Gesundes Wintervergnügen Gesunder Winterspaß

Gesünder Leben hat gemeinsam mit Dr. Karl-Heinz Kristen, Leiter der Sportklinik Wien, die beliebtesten Wintersportarten unter die Lupe genommen:

(DR. KARL-HEINZ KRISTEN, Facharzt für Sportorthopädie und Leiter der Sportklinik Wien)

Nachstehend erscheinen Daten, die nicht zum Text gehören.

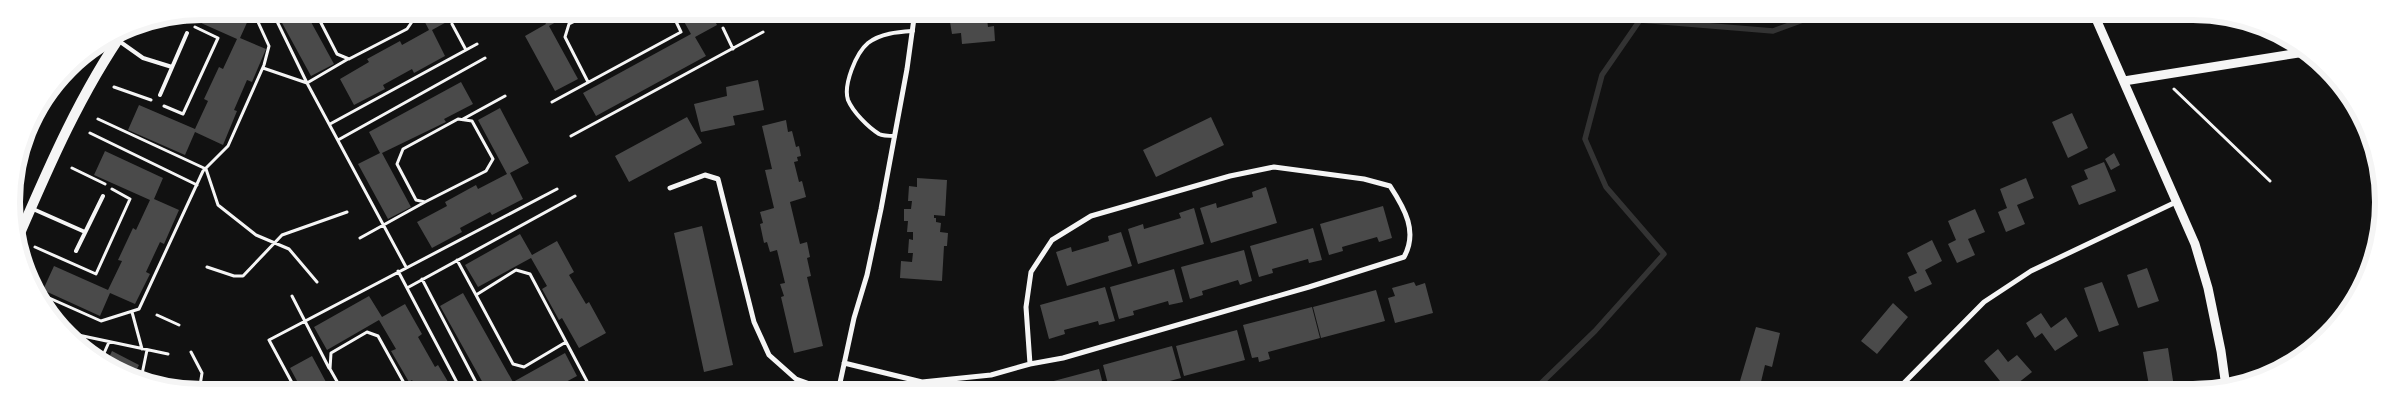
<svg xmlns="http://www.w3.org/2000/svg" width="2395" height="404" font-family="'Open Sans',sans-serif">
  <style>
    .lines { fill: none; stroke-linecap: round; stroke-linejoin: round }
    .stream { stroke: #333; stroke-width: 5.5 }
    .building { fill: #4a4a4a }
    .path { stroke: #f5f5f5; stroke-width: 3 }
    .service { stroke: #f5f5f5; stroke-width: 4 }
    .minor { stroke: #f5f5f5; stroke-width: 5 }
    .tertiary { stroke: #f5f5f5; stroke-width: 9 }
    .secondary { stroke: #f5f5f5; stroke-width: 10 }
    .rim { fill: none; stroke: #f5f5f5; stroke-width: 6 }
  </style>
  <rect width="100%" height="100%" fill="#111"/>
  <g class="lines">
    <path class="stream" d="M 1532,392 L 1595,331 L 1664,254 L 1606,187 L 1585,139 L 1602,75 L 1640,20 L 1773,31 L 1825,12"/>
  </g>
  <path class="building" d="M 202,11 L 240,11 L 250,16 L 240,38 L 266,49 L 252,82 L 247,80 L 234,110 L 237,111 L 223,145 L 195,132 L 185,155 L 128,130 L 139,105 L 195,129 L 208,101 L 204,99 L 219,67 L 223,69 L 237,39 L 183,15 Z
    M 298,11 L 305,11 L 334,64 L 311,76 L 281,21 Z
    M 419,11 L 448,11 L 452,19 L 432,30 L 445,56 L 414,73 L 412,69 L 383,85 L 385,89 L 354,105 L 340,79 L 369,62 L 367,59 L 400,41 L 402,45 L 429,30 Z
    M 539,11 L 575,11 L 549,26 L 578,79 L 555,91 L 525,36 L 546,24 Z
    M 678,11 L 710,11 L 717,25 L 695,37 L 706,56 L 596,116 L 583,93 L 691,34 Z
    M 950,11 L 991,11 L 992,19 L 987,19 L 988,27 L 994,26 L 995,41 L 962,44 L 961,33 L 952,34 L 950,22 L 957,21 L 956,13 L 950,14 Z
    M 2195,12 L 2206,12 L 2213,14 L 2199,20 Z
    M 758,80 L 764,110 L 733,116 L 735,125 L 701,132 L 694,104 L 727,96 L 726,87 Z
    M 461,82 L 473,104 L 444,119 L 446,122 L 382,153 L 411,207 L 388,219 L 358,164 L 380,153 L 369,132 Z
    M 500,108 L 529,163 L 510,173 L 523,199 L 492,215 L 490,212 L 460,228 L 462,232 L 432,248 L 417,222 L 447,206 L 445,202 L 476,185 L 478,189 L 507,174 L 478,120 Z
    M 2072,113 L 2088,148 L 2068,158 L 2052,122 Z
    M 687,117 L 702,143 L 629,182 L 615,156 Z
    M 1211,117 L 1224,145 L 1156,177 L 1143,150 Z
    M 786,120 L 788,132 L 792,131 L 796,147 L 799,146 L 801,156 L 797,157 L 798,161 L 794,162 L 799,182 L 802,181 L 806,197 L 790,202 L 800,244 L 807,242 L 810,257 L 807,258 L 811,276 L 807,277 L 823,346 L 794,353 L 781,297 L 784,296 L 780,284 L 785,283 L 777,250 L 770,252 L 767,242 L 764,243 L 760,224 L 763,223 L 760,212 L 774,208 L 765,170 L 772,169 L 762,126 Z
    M 105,151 L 163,178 L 154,199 L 179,210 L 164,244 L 160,242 L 146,272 L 150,274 L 135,304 L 110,293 L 100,316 L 43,290 L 54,266 L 108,290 L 122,261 L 118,260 L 133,228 L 136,230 L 150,200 L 94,175 Z
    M 2114,153 L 2120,165 L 2111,170 L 2105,159 Z
    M 2104,162 L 2116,191 L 2079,205 L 2071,186 L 2088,179 L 2084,170 Z
    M 917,178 L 947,180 L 945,216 L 934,215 L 934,218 L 936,218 L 936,222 L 941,223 L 940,232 L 948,233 L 947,246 L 944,246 L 942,281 L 900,278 L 901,261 L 912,262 L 913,253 L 908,253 L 909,239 L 913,240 L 913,232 L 907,232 L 908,221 L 904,221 L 904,209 L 911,209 L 912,201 L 908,201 L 909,186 L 917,187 Z
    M 2026,178 L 2034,198 L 2017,205 L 2025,224 L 2006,232 L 1998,212 L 2007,208 L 2000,189 Z
    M 1266,187 L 1277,223 L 1211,243 L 1200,208 L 1216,203 L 1217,208 L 1253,197 L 1252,192 Z
    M 1383,206 L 1392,238 L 1379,242 L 1377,237 L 1342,247 L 1343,251 L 1329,255 L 1320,224 Z
    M 1194,208 L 1204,244 L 1138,264 L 1128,229 L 1143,224 L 1144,229 L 1181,218 L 1179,213 Z
    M 1975,209 L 1985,232 L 1968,239 L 1975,255 L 1957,263 L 1948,244 L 1956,240 L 1948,221 Z
    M 702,226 L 733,365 L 704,372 L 674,233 Z
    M 1313,228 L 1322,260 L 1309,263 L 1308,259 L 1272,269 L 1273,273 L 1259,277 L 1250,246 Z
    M 1121,232 L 1132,266 L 1067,286 L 1056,252 L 1071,247 L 1072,252 L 1109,241 L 1108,236 Z
    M 520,234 L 532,255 L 557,241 L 574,272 L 569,275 L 586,304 L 589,302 L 606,333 L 579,348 L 562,318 L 559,320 L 542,289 L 547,286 L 531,258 L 478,287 L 465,265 Z
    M 1932,240 L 1942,261 L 1925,270 L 1932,284 L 1915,292 L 1908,277 L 1917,273 L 1907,253 Z
    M 1244,250 L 1252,281 L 1240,285 L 1238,280 L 1202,291 L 1203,295 L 1190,299 L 1181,267 Z
    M 2147,268 L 2159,301 L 2138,308 L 2127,275 Z
    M 1174,269 L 1183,302 L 1169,305 L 1168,301 L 1133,311 L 1134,315 L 1119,319 L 1110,287 Z
    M 1414,282 L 1416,286 L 1425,283 L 1433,313 L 1395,323 L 1388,298 L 1395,296 L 1392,288 Z
    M 2102,282 L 2119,325 L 2099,332 L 2084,288 Z
    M 1105,287 L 1115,321 L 1099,325 L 1098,321 L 1064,330 L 1065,334 L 1049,339 L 1040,305 Z
    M 1376,290 L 1385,321 L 1321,338 L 1313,307 Z
    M 463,293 L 513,382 L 565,353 L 577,376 L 547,392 L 514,392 L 510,385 L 496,392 L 488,392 L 440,306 Z
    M 369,296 L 382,317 L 405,304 L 422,334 L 418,337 L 435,367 L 438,365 L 454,392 L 419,392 L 412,380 L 409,382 L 391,351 L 396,349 L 379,320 L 327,350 L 314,327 Z
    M 1893,303 L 1908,317 L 1877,354 L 1861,341 Z
    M 1312,307 L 1320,338 L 1268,352 L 1270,359 L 1259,362 L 1258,357 L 1252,358 L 1243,325 Z
    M 2041,313 L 2051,328 L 2066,317 L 2078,336 L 2055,351 L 2042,333 L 2035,338 L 2026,323 Z
    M 1756,327 L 1780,333 L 1772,367 L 1765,365 L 1760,386 L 1740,381 Z
    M 1237,330 L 1245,360 L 1184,376 L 1176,346 Z
    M 1172,346 L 1181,378 L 1129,392 L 1110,392 L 1103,365 Z
    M 2168,348 L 2174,387 L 2150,391 L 2143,352 Z
    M 1998,349 L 2008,362 L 2017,355 L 2032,372 L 2008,391 L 1984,361 Z
    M 112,351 L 139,365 L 133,377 L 117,373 L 106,364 Z
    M 312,356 L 326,382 L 328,381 L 335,392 L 303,392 L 290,368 Z
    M 1099,369 L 1105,392 L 1033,392 L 1031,387 Z"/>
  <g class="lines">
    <path class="path" d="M 272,11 L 307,83 L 406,267
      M 325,11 L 320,21 L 337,54 L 349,59 L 407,29 L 416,16 L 413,11
      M 174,17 L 185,22
      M 452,24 L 466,50
      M 723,28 L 733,49
      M 263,68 L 307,83 L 348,59
      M 588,82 L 565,37 L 569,24 L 595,11
      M 114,87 L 151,100
      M 2174,89 L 2270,181
      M 552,102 L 681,32 L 671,11
      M 164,106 L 183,114 L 218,38 L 195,27
      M 98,119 L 206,169 L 218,205 L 256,235 L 289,249 L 317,282
      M 458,119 L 472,121 L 493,159 L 486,171 L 425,202 L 416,200 L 397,164 L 403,149 Z
      M 463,119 L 505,96
      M 330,124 L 477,44
      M 90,133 L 197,185
      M 571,136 L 763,32
      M 338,140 L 485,58
      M 72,168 L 105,184
      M 360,238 L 425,202
      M 35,247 L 96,274 L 130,199 L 112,189
      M 457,260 L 476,295
      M 207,267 L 234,276 L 243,276 L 282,235 L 347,212
      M 398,271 L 462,392
      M 422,279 L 481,392
      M 407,288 L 575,196
      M 38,293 L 101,321 L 139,309 L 203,171 L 228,146 L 264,65 L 269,46 L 253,11
      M 292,296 L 329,368
      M 132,312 L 142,349
      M 157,315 L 179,325
      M 64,332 L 168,354
      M 566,342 L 524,367 L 513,364 L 476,295 L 516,270 L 530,274 L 590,387
      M 191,352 L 202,373 L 199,392
      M 101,360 L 109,342
      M 141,379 L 147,350
      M 297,392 L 269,340 L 557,189
      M 343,392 L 330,369 L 331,353 L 367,332 L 378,336 L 409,392"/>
    <path class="service" d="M 119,41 L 143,58 L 172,67
      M 160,95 L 187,33
      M 895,136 C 890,136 883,136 879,134 C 868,127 853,112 848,100 C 843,85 856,53 868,43 C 881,33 898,32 913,31
      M 33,209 L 85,232
      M 76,251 L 103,196"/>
    <path class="minor" d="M 670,188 L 705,175 L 718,179 L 754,322 L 769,355 L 796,379 L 832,392
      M 844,363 L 922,382 L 991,375 L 1030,364 L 1063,358 L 1309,287 L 1404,257 C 1418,232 1405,209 1390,186 L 1364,179 L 1274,167 L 1230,176 L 1091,216 L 1052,240 L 1031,272 L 1026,307 L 1030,364
      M 838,392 L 854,318 L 867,275 L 881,209 L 907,69 L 915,11
      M 1895,392 L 1984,302 L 2031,271 L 2176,202"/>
    <path class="tertiary" d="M 2093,12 L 2195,244 L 2208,288 L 2221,351 L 2226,387
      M 2124,81 L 2305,52"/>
    <path class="secondary" d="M 18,238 C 49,166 81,92 126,28"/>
  </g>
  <path d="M0 0H2395V404H0ZM202 20H2193A182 182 0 0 1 2375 202V202A182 182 0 0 1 2193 384H202A182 182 0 0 1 20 202V202A182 182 0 0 1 202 20Z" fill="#fff" fill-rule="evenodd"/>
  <path class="rim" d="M202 20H2193A182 182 0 0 1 2375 202V202A182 182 0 0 1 2193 384H202A182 182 0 0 1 20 202V202A182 182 0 0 1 202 20Z"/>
</svg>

  • Welche Auswirkungen hat der jeweilige Wintersport auf den Körper?
  • Was gilt es zu beachten und wo liegen die Gefahren?
  • Wir klären auf – damit Sie für die schönsten Wintertage des Jahres fit sind!

 

Ski alpin und Snowboard
„Zwoa Brettl, a gführiger Schnee, juche, des is halt mei höchste Idee …“ Nicht umsonst ist der Refrain des Liedes „Der Winter, der is mir net zwider“ voll des Lobes für den im Alpinland Österreich beliebtesten Wintersport. Schließlich ist Skifahren ein Rundum-gesund-Programm für Körper und Geist. Aber auch, wer nur ein Brett bevorzugt, tut seinem Wohlbefinden etwas Gutes. Wer sich wedelnd, im Slalom oder im Schneepflug-Stil die Pisten hinabbewegt oder auf dem Snowboard seine Kurven schwingt, trainiert einerseits die Muskulatur und steigert andererseits die Ausdauer. „Zudem wird das Herz-Kreislauf-System gefordert und auch das Seelenleben profitiert“, erklärt Dr. Karl- Heinz Kristen. Allein der Anblick von eingeschneiten Bergspitzen, glitzerndem Schnee in der Sonne und blauem Winterhimmel lasse unsere Glückshormone jubeln.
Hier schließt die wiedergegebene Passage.